Out of the box, PHP has none of that. So theoretically you can continue writing poor code without knowing whether or not it works, forever. When something does go wrong, you have to spend a lot of time hunting for the problem.

Taylor aimed to solve all of those problems with Laravel. He used the ideas of the .net infrastructure, which Microsoft has built and spent hundreds of millions of dollars of research on.

With Laravel, Taylor sought to create a framework that would be known for its simplicity. He added to that simplicity an expressive syntax, clear structure, and incredibly thorough documentation. With that, Laravel was born.

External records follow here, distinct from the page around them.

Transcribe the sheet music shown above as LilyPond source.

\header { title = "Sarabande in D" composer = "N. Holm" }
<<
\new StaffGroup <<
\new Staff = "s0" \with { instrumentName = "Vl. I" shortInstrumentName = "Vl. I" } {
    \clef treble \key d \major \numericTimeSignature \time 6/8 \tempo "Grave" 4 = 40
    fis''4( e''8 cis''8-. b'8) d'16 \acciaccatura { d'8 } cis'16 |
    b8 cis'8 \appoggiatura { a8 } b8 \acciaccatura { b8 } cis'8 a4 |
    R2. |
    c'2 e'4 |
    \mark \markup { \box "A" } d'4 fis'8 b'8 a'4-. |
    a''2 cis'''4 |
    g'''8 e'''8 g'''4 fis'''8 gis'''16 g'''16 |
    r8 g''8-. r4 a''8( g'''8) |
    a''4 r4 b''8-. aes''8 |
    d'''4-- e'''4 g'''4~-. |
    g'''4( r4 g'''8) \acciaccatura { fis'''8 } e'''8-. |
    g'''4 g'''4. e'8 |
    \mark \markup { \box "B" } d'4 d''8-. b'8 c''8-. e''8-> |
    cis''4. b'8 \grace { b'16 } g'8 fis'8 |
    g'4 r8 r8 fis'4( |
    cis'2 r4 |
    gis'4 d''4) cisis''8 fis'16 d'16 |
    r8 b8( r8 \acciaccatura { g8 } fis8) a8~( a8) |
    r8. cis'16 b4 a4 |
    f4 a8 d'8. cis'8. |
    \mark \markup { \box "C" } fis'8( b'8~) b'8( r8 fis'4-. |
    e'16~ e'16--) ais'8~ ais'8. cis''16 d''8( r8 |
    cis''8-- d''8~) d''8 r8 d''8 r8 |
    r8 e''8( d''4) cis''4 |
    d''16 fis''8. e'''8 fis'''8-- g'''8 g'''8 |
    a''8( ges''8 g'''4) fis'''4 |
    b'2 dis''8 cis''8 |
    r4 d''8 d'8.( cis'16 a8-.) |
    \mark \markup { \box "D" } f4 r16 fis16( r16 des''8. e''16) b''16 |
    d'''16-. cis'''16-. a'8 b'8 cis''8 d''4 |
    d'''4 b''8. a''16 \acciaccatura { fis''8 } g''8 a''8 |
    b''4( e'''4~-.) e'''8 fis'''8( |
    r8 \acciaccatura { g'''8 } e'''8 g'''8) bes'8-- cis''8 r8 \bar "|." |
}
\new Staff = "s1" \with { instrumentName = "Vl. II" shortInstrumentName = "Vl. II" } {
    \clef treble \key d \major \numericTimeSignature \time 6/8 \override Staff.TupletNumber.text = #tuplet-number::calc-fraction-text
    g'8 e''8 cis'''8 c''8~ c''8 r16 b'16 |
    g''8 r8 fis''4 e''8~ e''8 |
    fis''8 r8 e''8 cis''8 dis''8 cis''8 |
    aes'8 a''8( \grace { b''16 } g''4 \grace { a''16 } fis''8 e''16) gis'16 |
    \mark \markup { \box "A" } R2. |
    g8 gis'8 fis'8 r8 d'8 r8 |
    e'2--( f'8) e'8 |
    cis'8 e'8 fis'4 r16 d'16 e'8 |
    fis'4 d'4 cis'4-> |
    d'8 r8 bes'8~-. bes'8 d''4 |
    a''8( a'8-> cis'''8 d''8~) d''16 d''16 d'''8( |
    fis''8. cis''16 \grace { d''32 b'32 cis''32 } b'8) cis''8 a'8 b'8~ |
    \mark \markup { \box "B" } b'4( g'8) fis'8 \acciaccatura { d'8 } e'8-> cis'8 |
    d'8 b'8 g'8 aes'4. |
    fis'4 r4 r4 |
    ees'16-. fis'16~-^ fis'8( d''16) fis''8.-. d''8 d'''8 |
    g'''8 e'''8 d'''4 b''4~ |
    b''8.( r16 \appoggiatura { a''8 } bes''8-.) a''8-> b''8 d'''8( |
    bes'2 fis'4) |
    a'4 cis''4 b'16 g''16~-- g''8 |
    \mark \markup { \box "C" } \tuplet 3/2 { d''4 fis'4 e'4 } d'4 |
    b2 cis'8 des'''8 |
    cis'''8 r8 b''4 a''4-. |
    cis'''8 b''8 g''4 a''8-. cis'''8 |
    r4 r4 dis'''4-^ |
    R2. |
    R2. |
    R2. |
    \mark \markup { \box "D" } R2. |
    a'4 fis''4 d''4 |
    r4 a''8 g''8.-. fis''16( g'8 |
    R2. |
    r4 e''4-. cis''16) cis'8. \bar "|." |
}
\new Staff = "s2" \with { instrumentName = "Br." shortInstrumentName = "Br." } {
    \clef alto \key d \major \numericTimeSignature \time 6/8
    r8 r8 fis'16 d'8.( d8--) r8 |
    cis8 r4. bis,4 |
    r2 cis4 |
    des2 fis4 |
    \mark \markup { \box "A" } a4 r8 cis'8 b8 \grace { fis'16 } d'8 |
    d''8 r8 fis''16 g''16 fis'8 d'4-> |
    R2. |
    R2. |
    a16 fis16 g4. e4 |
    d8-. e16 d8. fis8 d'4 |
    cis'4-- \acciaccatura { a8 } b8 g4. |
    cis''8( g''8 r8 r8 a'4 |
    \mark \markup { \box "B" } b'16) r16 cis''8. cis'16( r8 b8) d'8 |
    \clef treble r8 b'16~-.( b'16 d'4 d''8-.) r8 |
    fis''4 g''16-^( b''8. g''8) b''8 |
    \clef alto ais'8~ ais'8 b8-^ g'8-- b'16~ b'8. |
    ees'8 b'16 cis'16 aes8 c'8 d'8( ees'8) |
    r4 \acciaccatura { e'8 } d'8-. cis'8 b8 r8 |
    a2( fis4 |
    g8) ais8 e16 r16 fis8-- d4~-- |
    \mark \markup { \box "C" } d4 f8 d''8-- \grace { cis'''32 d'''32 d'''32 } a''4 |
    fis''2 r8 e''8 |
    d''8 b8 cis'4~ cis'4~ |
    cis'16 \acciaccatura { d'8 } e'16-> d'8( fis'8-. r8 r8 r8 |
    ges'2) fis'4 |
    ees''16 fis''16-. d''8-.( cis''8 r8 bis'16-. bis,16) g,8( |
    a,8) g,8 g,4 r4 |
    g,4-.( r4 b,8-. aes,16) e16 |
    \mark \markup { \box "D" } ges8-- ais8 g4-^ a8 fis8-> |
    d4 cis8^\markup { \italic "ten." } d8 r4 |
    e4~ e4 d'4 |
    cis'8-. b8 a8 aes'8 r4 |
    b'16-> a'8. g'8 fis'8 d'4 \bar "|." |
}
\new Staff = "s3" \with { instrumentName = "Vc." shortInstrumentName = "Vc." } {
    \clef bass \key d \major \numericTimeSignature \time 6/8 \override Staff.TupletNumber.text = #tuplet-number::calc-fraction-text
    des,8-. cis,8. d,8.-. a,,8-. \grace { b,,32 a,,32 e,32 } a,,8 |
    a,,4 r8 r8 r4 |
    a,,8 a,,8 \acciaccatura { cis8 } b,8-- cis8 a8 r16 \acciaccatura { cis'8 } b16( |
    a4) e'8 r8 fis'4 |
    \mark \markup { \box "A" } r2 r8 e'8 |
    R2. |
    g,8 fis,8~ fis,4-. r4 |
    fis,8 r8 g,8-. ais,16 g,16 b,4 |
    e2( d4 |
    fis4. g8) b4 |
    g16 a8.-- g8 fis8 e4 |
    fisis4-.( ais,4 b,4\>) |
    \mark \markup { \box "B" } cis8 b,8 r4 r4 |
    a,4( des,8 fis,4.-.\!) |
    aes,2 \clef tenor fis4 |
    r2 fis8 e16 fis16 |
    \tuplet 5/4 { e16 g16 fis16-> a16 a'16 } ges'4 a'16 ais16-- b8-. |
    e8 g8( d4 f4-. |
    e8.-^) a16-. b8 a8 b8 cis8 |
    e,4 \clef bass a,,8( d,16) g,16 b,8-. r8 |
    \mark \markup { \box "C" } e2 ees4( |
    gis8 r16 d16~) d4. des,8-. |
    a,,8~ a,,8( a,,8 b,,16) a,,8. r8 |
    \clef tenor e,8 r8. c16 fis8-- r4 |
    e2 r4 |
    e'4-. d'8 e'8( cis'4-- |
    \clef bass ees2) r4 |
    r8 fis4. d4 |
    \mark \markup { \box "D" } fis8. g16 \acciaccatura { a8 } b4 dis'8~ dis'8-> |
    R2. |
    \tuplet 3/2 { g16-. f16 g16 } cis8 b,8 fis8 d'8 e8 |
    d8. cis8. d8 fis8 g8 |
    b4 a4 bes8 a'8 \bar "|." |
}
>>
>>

The Laravel Infrastructure

He started with a simple routing layer, a really simple controller-type interface (model, view, controller or MVC); v1 and v2 were released in June 2011 and September 2011, respectively, just months apart. Laravel 3 came just over a year later, in February 2012, and this is when Laravel’s user base and popularity really began to grow.

In May 2013, Laravel 4 was released as a complete rewrite of the framework, incorporated a package manager called Composer. Composer is an application-level package manager for PHP that allowed people to collaborate instead of compete.

Before Composer, there was no way to take two separate packages and use different pieces of those packages together to create a single solution. First you’d have to download the files, put them into a certain spot, figure out how to use them, and blah, blah, blah.

Composer became the tipping point where suddenly all of these framework authors starting looking at one another and started to see the benefits of collaboration instead of competition, and Laravel began to make a real impact in the PHP world. Today, we’re using Laravel 5.2, with Taylor continuing to make improvements and innovations to the framework.

Lassoing in the Cowboys (and Girls)

As word spread, a lot of people who were doing the whole wild west PHP thing started to pay attention to Laravel. People started to appreciate that Laravel was very structured, the syntax was nice, it was expressive, and the components were named well. Taylor’s aim has been to build a framework that can take the most unskilled programmer from nothing to something; to make the experience of launching an online application enjoyable.

Jeffrey Way, a well-known PHP developer and vocal Laravel evangelist, says he had a “gut feeling” about Laravel. Taylor’s “instincts were simply different,” he says:

“I had the distinct impression that he understood something that most framework/library maintainers don’t: at the end of the day, Laravel is a product. This means, while the code is of course most important, developer happiness, ease of use, flexibility, and branding are equally vital…Laravel made coding fun, regardless of your skill level.”

One of Laravel’s mottos is “developer happiness from download to deploy.” Over the lifetime of Laravel thus far, Taylor and the open source community have continually updated and improved the framework, which remains free to use.

A large and passionate community has grown around the framework, and Vehikl is a proud part of that community. We not only use Laravel in building applications for ourselves and for our clients, we’re active in the open source community and enjoy supporting, attending, and sponsoring conferences, including the official Laravel conferences, Laracon US and Laracon EU. Laracon US began with around 70 attendants in 2013 and has grown to over 500 in 2015 and 2016, reflecting the growth of Laravel and its community.